CALABRIA
Europe's deadly heat tests southern Italy's migrant farm labour
Over 1,300 excess deaths recorded as heatwave grips continent; migrant workers in shanty towns face worst conditions
Saverio Gallo412 wordsEdition №31Tuesday, 30 June 2026 — Edition № 31

The World Health Organisation reported Sunday that over 1,300 excess deaths had been recorded across Europe since June 21 in connection with a record-breaking heatwave. The Guardian reported that Germany and Italy are among the worst hit, with temperatures shattering records across the continent. Most of Italy remains under red alert, according to forecasters, with relief not expected until Wednesday.
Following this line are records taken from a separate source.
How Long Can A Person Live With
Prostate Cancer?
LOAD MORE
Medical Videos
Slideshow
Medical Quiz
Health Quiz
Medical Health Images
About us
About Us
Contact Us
The scale of the mortality toll underscores the severity of the crisis gripping the continent.
In Calabria and the surrounding south, the crisis has a particular face: migrant farm workers living in makeshift settlements with minimal protection from the heat. The Local reported that in Puglia, just north of Calabria, migrant labourers are enduring extreme temperatures in corrugated iron shacks scattered across agricultural zones. These workers—many undocumented, many paid below minimum wage—have no air conditioning, limited water access, and no legal recourse to demand safer working conditions. The heat has turned their shanty towns into death traps.
Calabria's own agricultural sector depends on seasonal migrant labour, particularly for citrus and bergamot harvesting. The region's farms operate in a grey economy where workers are often housed in substandard accommodation with no heat-safety protections. As temperatures soar, the risk of heat-related illness and death among these populations rises sharply, yet official oversight remains minimal. The heatwave has exposed—again—the structural vulnerability of migrants who underpin southern Italy's farm economy.
The broader European pattern shows how climate stress is reshaping labour and migration across the continent. The Guardian and The Local both documented how the heatwave is disrupting not just tourism and infrastructure but the daily survival of the most precarious workers. In southern Italy, where migrant labour is essential to agriculture but largely unregulated, the human cost is acute.
Calabria's regional authorities have issued heat warnings, but these carry little weight for workers in informal settlements. No mandatory cooling centres serve the agricultural zones where migrants work. No enforcement mechanism compels farmers to provide shade, water, or rest periods during extreme heat. The WHO's death toll reflects not just climate extremity but also the inequality of exposure—wealth and citizenship determine who survives the heat and who does not.
The heatwave will pass, but the structural conditions that put migrant workers at mortal risk remain unchanged. Calabria's farms will continue to depend on vulnerable labour. The region will continue to offer minimal protection. The next heatwave will come. Until labour standards and housing conditions in southern agriculture are reformed—a change that would require both regional investment and national enforcement—migrants will remain the heat's most expendable victims.